A friend of mine tells me that the trinity of success in a relationship is: communication - trust - understanding. And this counts whether the couple is tested at a long-distance relationship or in a daily and typical relationship. Let's start with the issue of trust, given that you are several kilometers apart. When we are practically absent from each other's daily life, it is natural to fill our minds with thoughts and doubts and maybe even get a little more jealous. But once we've made the decision to try a long-distance relationship, we have to be totally there, trying to make it work. Try to build a healthy relationship, without paranoid jealousies and hysteria. Without doubting each other. Because how can you be with someone thousands of kilometers apart without trusting him completely?
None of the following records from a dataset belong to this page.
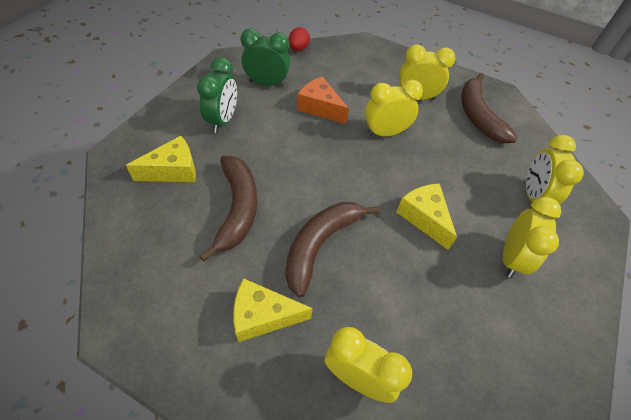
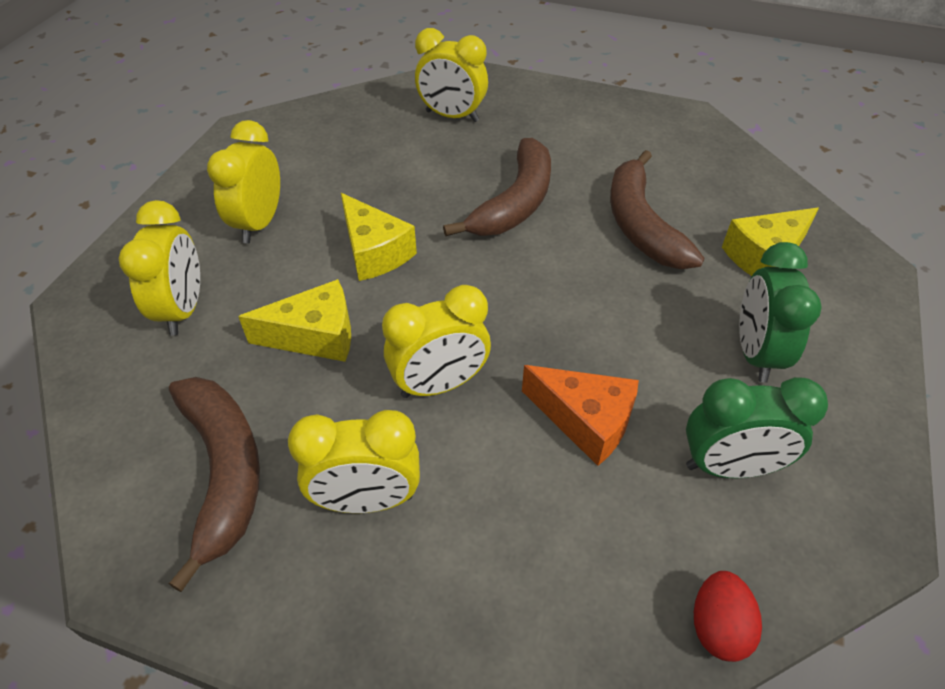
camera: 175 degrees right, 5 degrees down
yellow cheese [233,278,313,342] -> yellow cheese moved to [238,279,351,362]

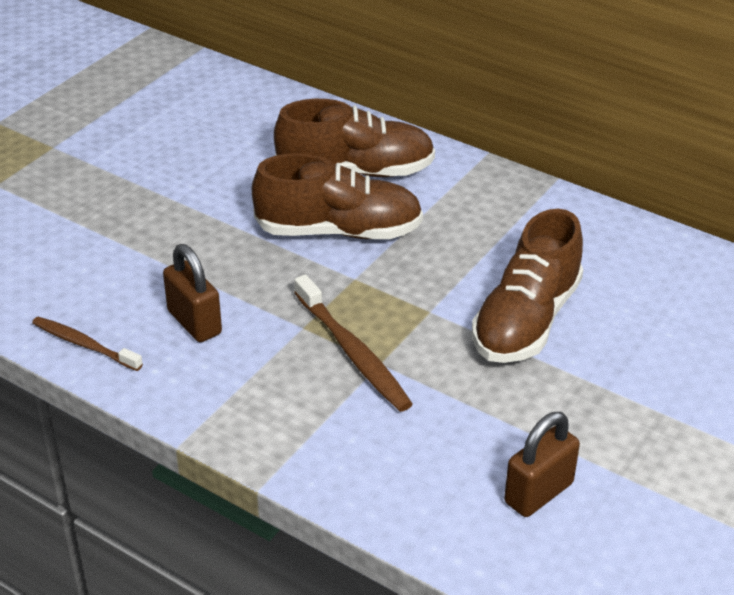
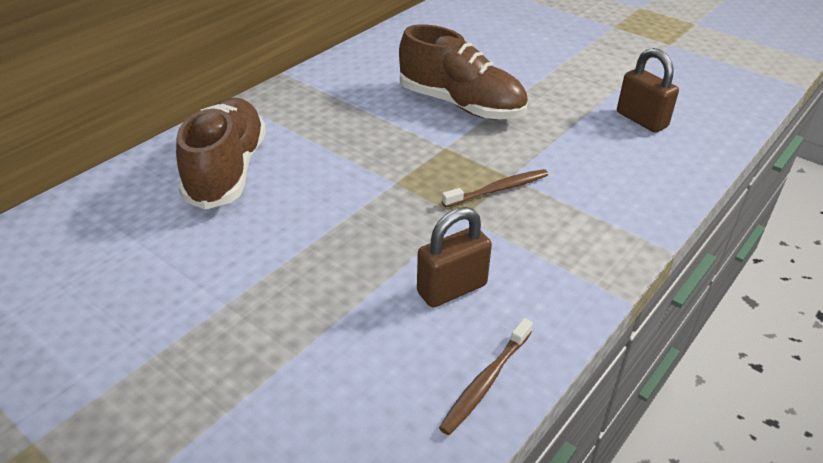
camera: 85 degrees left, 0 degrees up
brown shoe [252,153,423,239] -> none
brown toothbrush [294,274,413,412] -> brown toothbrush [442,169,548,207], size x0.66

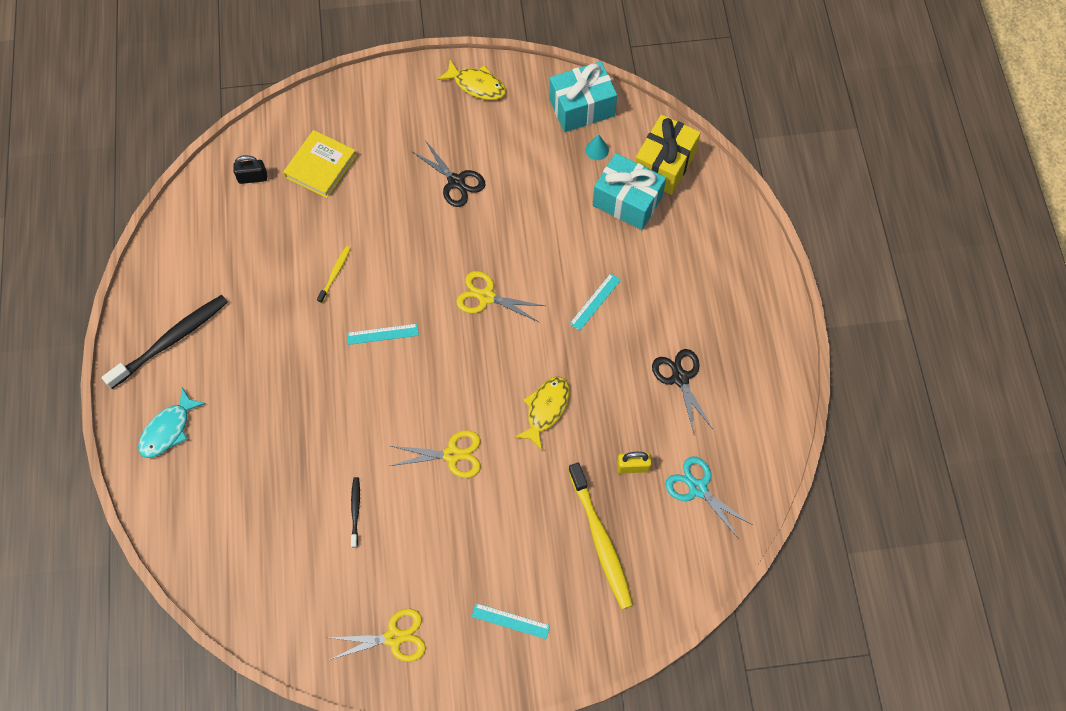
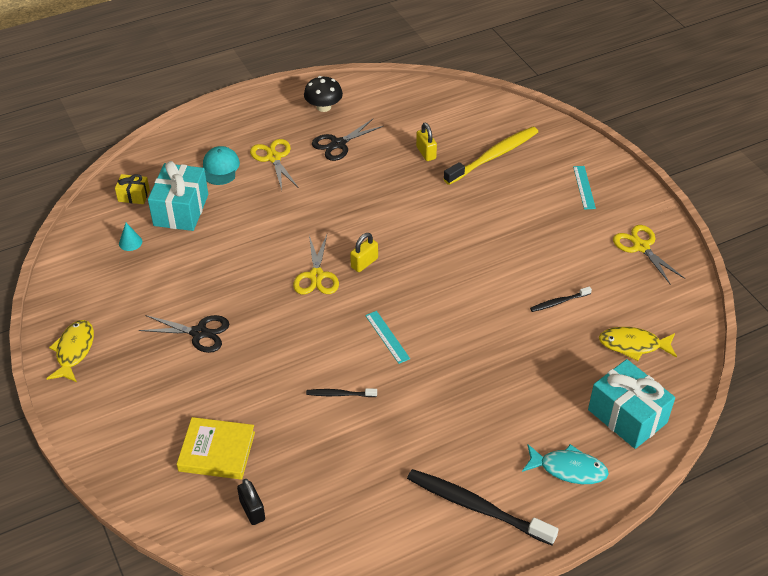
camera: 110 degrees left, 20 degrees down
yellow toothbrush [317,246,351,303] -> black toothbrush [306,388,377,397]
yellow scissors [390,430,481,478] -> yellow scissors moved to [250,139,299,190]
black scissors [411,140,485,207] -> black scissors turned 75 degrees clockwise [139,315,229,353]
yellow fish [514,376,570,450] -> yellow fish moved to [599,327,677,361]
turquoise gift [549,61,617,132] -> turquoise gift moved to [588,359,675,449]
turquoise ruler [569,273,621,331] -> none
yellow gift [635,115,701,195] -> yellow gift [115,174,150,204], size x0.51
turquoise scissors [665,456,752,539] -> none
none -> turquoise cap [203,146,240,185]
none -> black mushroom [304,76,343,112]
none -> yellow padlock [350,233,378,272]

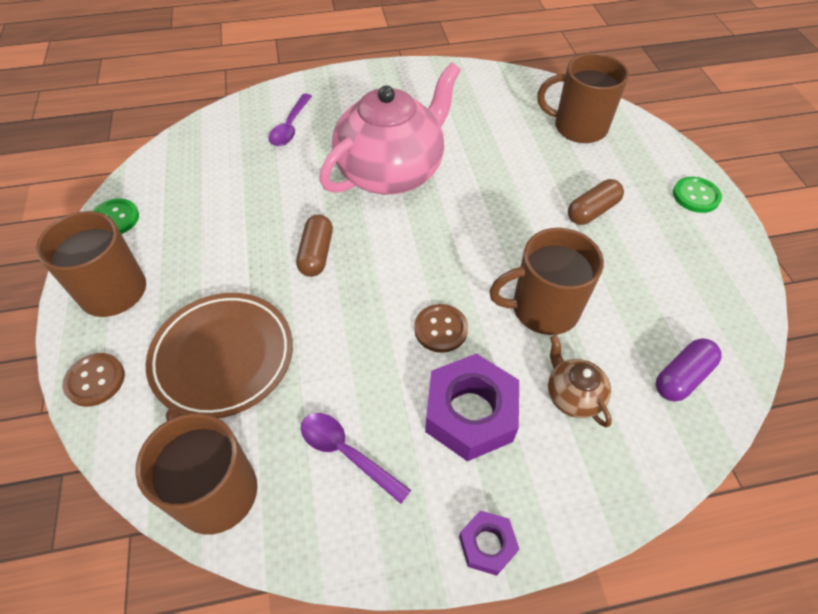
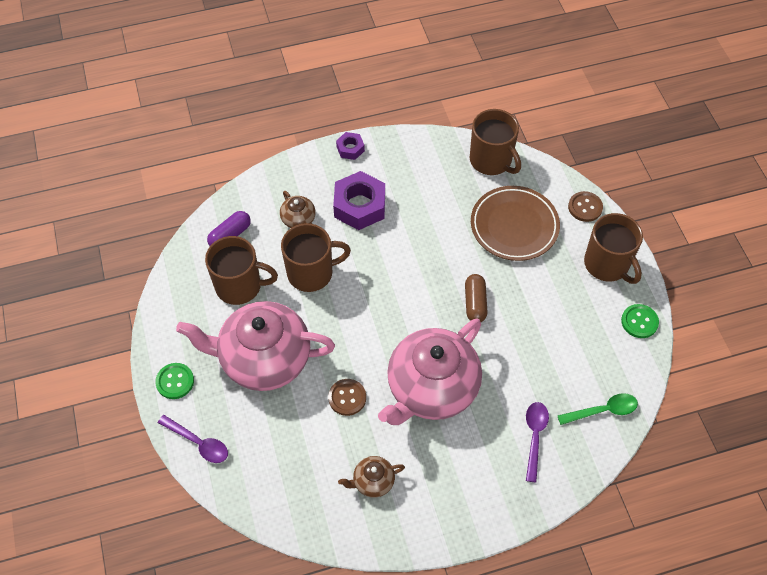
camera: 175 degrees right, 5 degrees up
purple spoon [301,413,411,504] -> purple spoon moved to [158,415,228,463]
brown button [414,304,468,353] -> brown button moved to [328,379,366,416]
brown mug [537,53,629,143] -> brown mug moved to [205,236,278,305]
brown capsule [568,179,624,225] -> pink teapot [176,301,335,391]
none -> brown teapot [338,456,405,498]
none -> green spoon [558,393,638,425]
3. Communicate…but don’t neglect the mundane

In a long-distance relationship, it’s common to feel like you never get enough time to talk with your partner. You constantly need to communicate with the other person,  you need to know where they are, what they are doing, if they are thinking about you. But don't you think that this is a bit transgressive? You have to respect your partner's integrity, his obligations, his personal time. And he has to do the same. So make sure your communication is meaningful. It is okay if some days you need to talk to him for an extra hour on the phone, but don't forget that there will also be some days when maybe you will need a little more time for yourself. And that's normal. Don't contact with him just because it's been 3 hours and they haven't texted you back. Text him beacuse you feel it, because you want to hear him, because something happened and you want to share it with him first. Don't make your communication mandatory, because this will suffocate you.

4. Bonus tip: Do things together!

Physical distance doesn’t mean you can’t do things together, especially with modern technology. It just requires a little more creativity. Plan a date night even from a distance.  Dress up, make a video call, drink together your favorite wine, cook your favorite recipe and dine together. Watch the same series, the same movie (get some ideas here), listen to a podcast, and then discuss it. Maybe you can’t go on a date in person, but you can still create a romantic atmosphere at home. Find things you both like and set up your date normally, just like you would if you were in the same city.

Is it really worth it?

Definitely this answer is yes! It's worth it because through every relationship you discover yourself. You see what you can handle and what you can't. You have feelings, you share them. Don't forget that no matter the distance, the most important thing in a relationship is the will you have to be together. This motivates people to try. To be more in love, stronger, more together.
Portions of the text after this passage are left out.